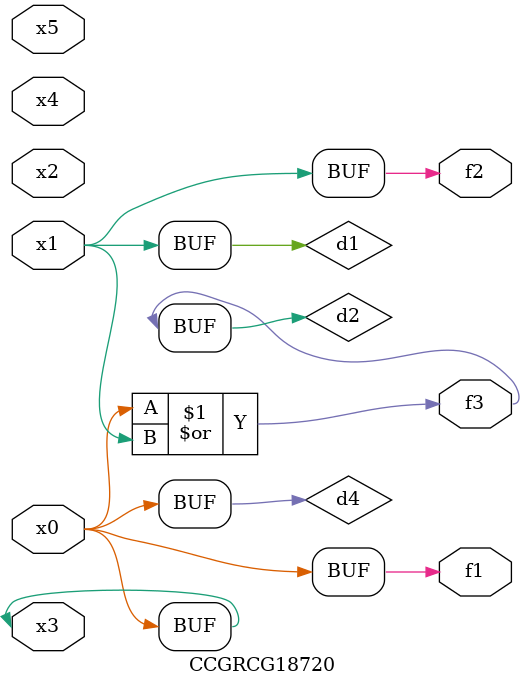
<source format=v>
module CCGRCG18720(
	input x0, x1, x2, x3, x4, x5,
	output f1, f2, f3
);

	wire d1, d2, d3, d4;

	and (d1, x1);
	or (d2, x0, x1);
	nand (d3, x0, x5);
	buf (d4, x0, x3);
	assign f1 = d4;
	assign f2 = d1;
	assign f3 = d2;
endmodule

</source>
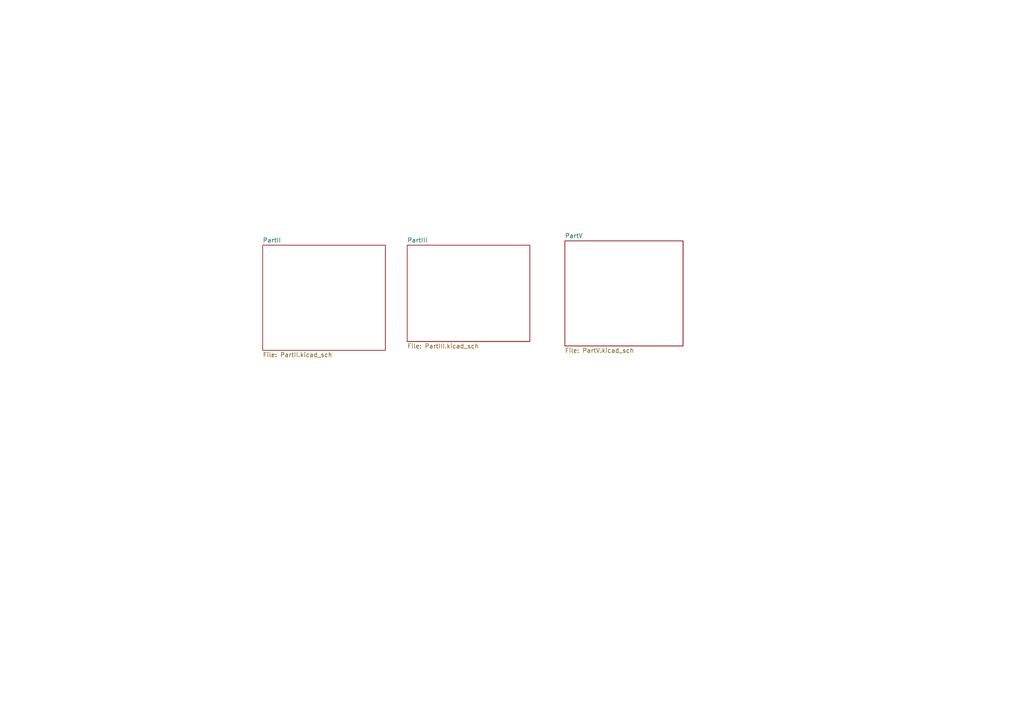
<source format=kicad_sch>
(kicad_sch
	(version 20231120)
	(generator "eeschema")
	(generator_version "8.0")
	(uuid "4aaa0ca4-f154-48d3-9c7d-eac12ebc3312")
	(paper "A4")
	(lib_symbols)
	(sheet
		(at 163.83 69.85)
		(size 34.29 30.48)
		(fields_autoplaced yes)
		(stroke
			(width 0.1524)
			(type solid)
		)
		(fill
			(color 0 0 0 0.0000)
		)
		(uuid "bb7efb6d-2be0-4ef9-8840-a07e85f74c7e")
		(property "Sheetname" "PartV"
			(at 163.83 69.1384 0)
			(effects
				(font
					(size 1.27 1.27)
				)
				(justify left bottom)
			)
		)
		(property "Sheetfile" "PartV.kicad_sch"
			(at 163.83 100.9146 0)
			(effects
				(font
					(size 1.27 1.27)
				)
				(justify left top)
			)
		)
		(instances
			(project "Lab9"
				(path "/4aaa0ca4-f154-48d3-9c7d-eac12ebc3312"
					(page "4")
				)
			)
		)
	)
	(sheet
		(at 118.11 71.12)
		(size 35.56 27.94)
		(fields_autoplaced yes)
		(stroke
			(width 0.1524)
			(type solid)
		)
		(fill
			(color 0 0 0 0.0000)
		)
		(uuid "c482a5f8-1d86-4a96-b4c9-c2084400671c")
		(property "Sheetname" "PartIII"
			(at 118.11 70.4084 0)
			(effects
				(font
					(size 1.27 1.27)
				)
				(justify left bottom)
			)
		)
		(property "Sheetfile" "PartIII.kicad_sch"
			(at 118.11 99.6446 0)
			(effects
				(font
					(size 1.27 1.27)
				)
				(justify left top)
			)
		)
		(instances
			(project "Lab9"
				(path "/4aaa0ca4-f154-48d3-9c7d-eac12ebc3312"
					(page "3")
				)
			)
		)
	)
	(sheet
		(at 76.2 71.12)
		(size 35.56 30.48)
		(fields_autoplaced yes)
		(stroke
			(width 0.1524)
			(type solid)
		)
		(fill
			(color 0 0 0 0.0000)
		)
		(uuid "fc57ec4d-9455-477b-be3d-9fd82a13fd8b")
		(property "Sheetname" "PartII"
			(at 76.2 70.4084 0)
			(effects
				(font
					(size 1.27 1.27)
				)
				(justify left bottom)
			)
		)
		(property "Sheetfile" "PartII.kicad_sch"
			(at 76.2 102.1846 0)
			(effects
				(font
					(size 1.27 1.27)
				)
				(justify left top)
			)
		)
		(instances
			(project "Lab9"
				(path "/4aaa0ca4-f154-48d3-9c7d-eac12ebc3312"
					(page "2")
				)
			)
		)
	)
	(sheet_instances
		(path "/"
			(page "1")
		)
	)
)

</source>
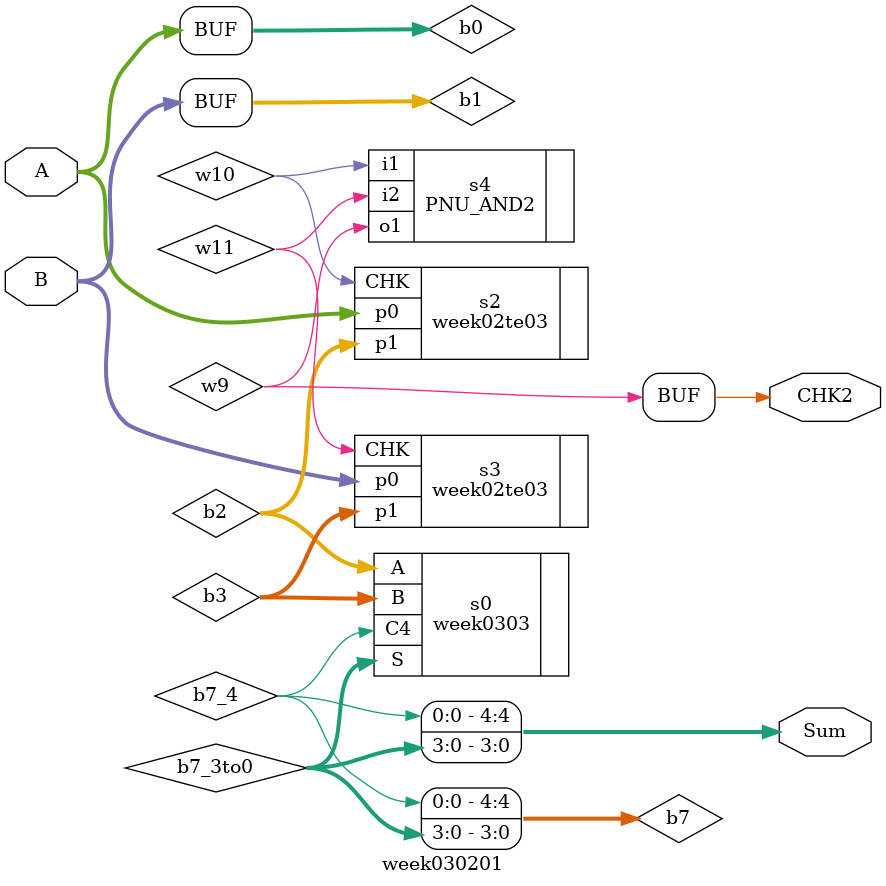
<source format=v>
module week030201(A,B,Sum,CHK2);

input [9:0] A;
input [9:0] B;
output [4:0] Sum;
output CHK2;

wire [9:0] b0;
wire [9:0] b1;
wire [3:0] b2;
wire [3:0] b3;
wire [4:0] b7;
wire  w9;
wire  w10;
wire  w11;
wire  b7_4;
wire [3:0] b7_3to0;

assign b0 = A;
assign b1 = B;
assign Sum = b7;
assign CHK2 = w9;

assign b7[4] = b7_4;
assign b7[3:0] = b7_3to0[3:0];

week0303
     s0 (
      .A(b2),
      .B(b3),
      .C4(b7_4),
      .S(b7_3to0));

week02te03
     s2 (
      .p0(b0),
      .p1(b2),
      .CHK(w10));

week02te03
     s3 (
      .p0(b1),
      .p1(b3),
      .CHK(w11));

PNU_AND2
     s4 (
      .o1(w9),
      .i1(w10),
      .i2(w11));

endmodule


</source>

-=-=-=-=-

What the exercise asks:
Each line above that holds the string "wire" should be copied and shown.

Exercise result:
	wire d1, d2, d3, d4;
wire [9:0] b0;
wire [9:0] b1;
wire [3:0] b2;
wire [3:0] b3;
wire [4:0] b7;
wire  w9;
wire  w10;
wire  w11;
wire  b7_4;
wire [3:0] b7_3to0;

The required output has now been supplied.